Without going into spoiler territory, the underwhelming villain that was being built up in the last 3 books underwhelms even harder by being taken off the villain territory. The only possible escalation into anything interesting and a change of overall pace that has been teased as a potential evolution of the reality does not happen... well, any of the possible teases, really. This is the most "filler" book there has been in the entire series so far. The concept for the magical psychiatric facility sounded like it could be really cool, and it is instead underdeveloped. It's one of the better parts of the book, though.

It's just... excessively disjointed. It tries to do so many things, presents so many POVs, has now clearly multiple protagonists (with Omen being significantly more interesting than Valkyrie at this point) and none of them are really fleshed out enough. Multiple plot points try to be resolved at the same time, none to a particularly interesting resolution, some of them being perhaps included for the sole reason of tugging on a very particular set of heartstrings. Like, the Alice subplot is clearly made to tug at the parental/elder sibling emotional angle, but if you are the average reader, you have already gotten enough out of it with the previous plots that happened, and you are just like "ugh, I don''t CARE, yeet the child". That is the whole problem with doing too much really, nothing that happens feels impactful enough for me to care, as it is ankle deep at best.

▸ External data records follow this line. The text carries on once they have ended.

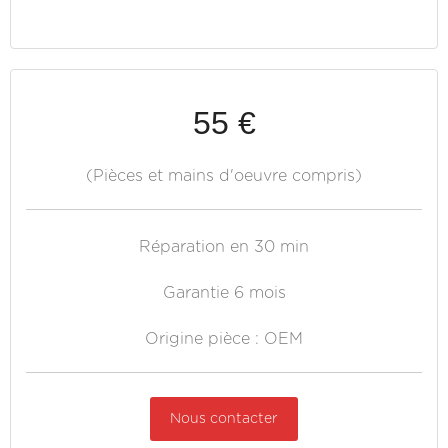
55 €
(Pièces et mains d'oeuvre compris)
Réparation en 30 min
Garantie 6 mois
Origine pièce : OEM
Nous contacter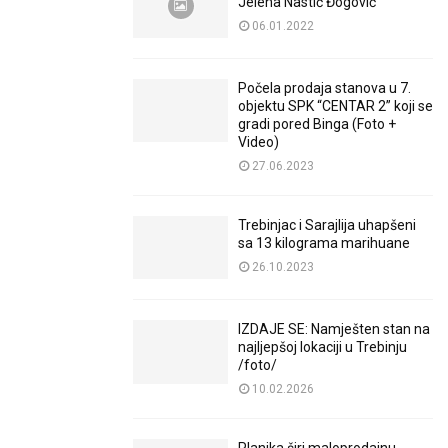
Jelena Nastić Đogović
06.01.2022
Počela prodaja stanova u 7.
objektu SPK “CENTAR 2” koji se
gradi pored Binga (Foto +
Video)
27.06.2023
Trebinjac i Sarajlija uhapšeni
sa 13 kilograma marihuane
26.10.2023
IZDAJE SE: Namješten stan na
najljepšoj lokaciji u Trebinju
/foto/
10.02.2026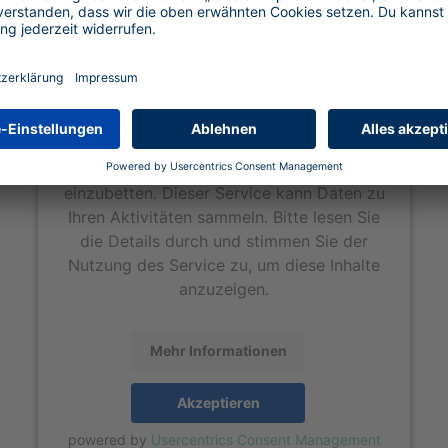
Wir benötigen Ihre Zustimmung, um den
Google Maps-Service zu laden!
Wir verwenden Google Maps, um Inhalte
einzubetten. Dieser Service kann Daten zu
Ihren Aktivitäten sammeln. Bitte lesen Sie
die Details durch und stimmen Sie der
Nutzung des Service zu, um diese Inhalte
anzuzeigen.
Mehr Informationen
Akzeptieren
powered by
Usercentrics Consent Management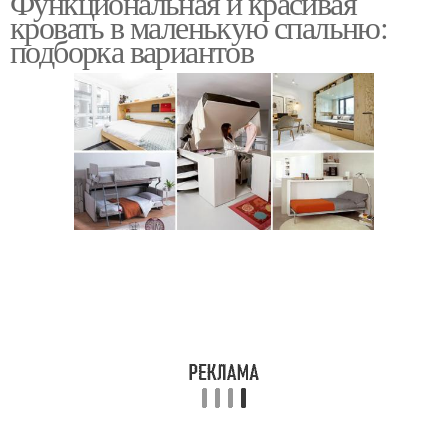
Функциональная и красивая
кровать в маленькую спальню:
подборка вариантов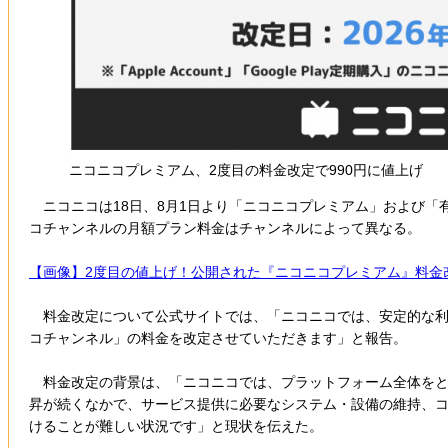
ニコニコプレミアム、2度目の料金改定で990円に値上げ
ニコニコは18日、8月1日より「ニコニコプレミアム」および「有
コチャンネルの月額プラン料金はチャンネルによって異なる。
【画像】2度目の値上げ！公開された『ニコニコプレミアム』料金
料金改定について公式サイトでは、「ニコニコでは、安定的な利用
コチャンネル」の料金を改定させていただきます」と報告。
料金改定の背景は、「ニコニコでは、プラットフォーム全体をと
昇が続くなかで、サービス提供に必要なシステム・設備の維持、
けることが難しい状況です」と現状を伝えた。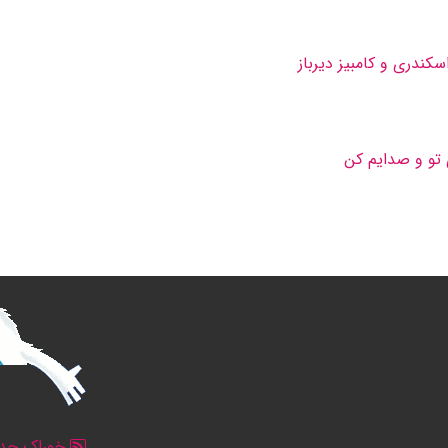
ندری و كامبیز دیرباز
 تو و صدایم کن
خوراک جدو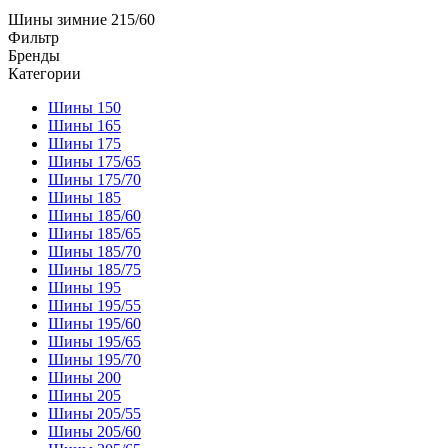
Шины зимние 215/60
Фильтр
Бренды
Категории
Шины 150
Шины 165
Шины 175
Шины 175/65
Шины 175/70
Шины 185
Шины 185/60
Шины 185/65
Шины 185/70
Шины 185/75
Шины 195
Шины 195/55
Шины 195/60
Шины 195/65
Шины 195/70
Шины 200
Шины 205
Шины 205/55
Шины 205/60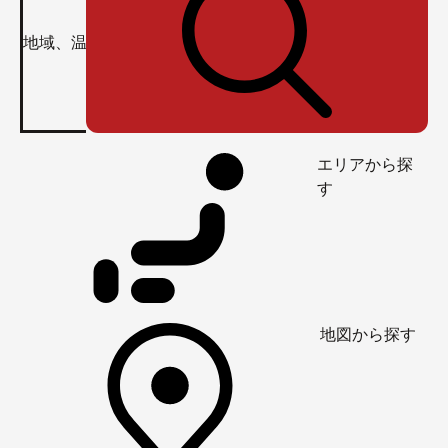
エリアから探
す
地図から探す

If there is one positive thing to say about the book, it's that the dialogue and interactions (when the author doesn't take them too seriously) are still quite entertaining and witty. I'd say that the sum of the parts is the problem, but.. there is no sum is what it feels like, just a bunch of numbers, some more impressive than others, floating.

The narration is good. It was jarring at one particular point when a less heard character for awhile was heard and Degas' narration felt sorely missed, but it is still a 5 star quality of a narration.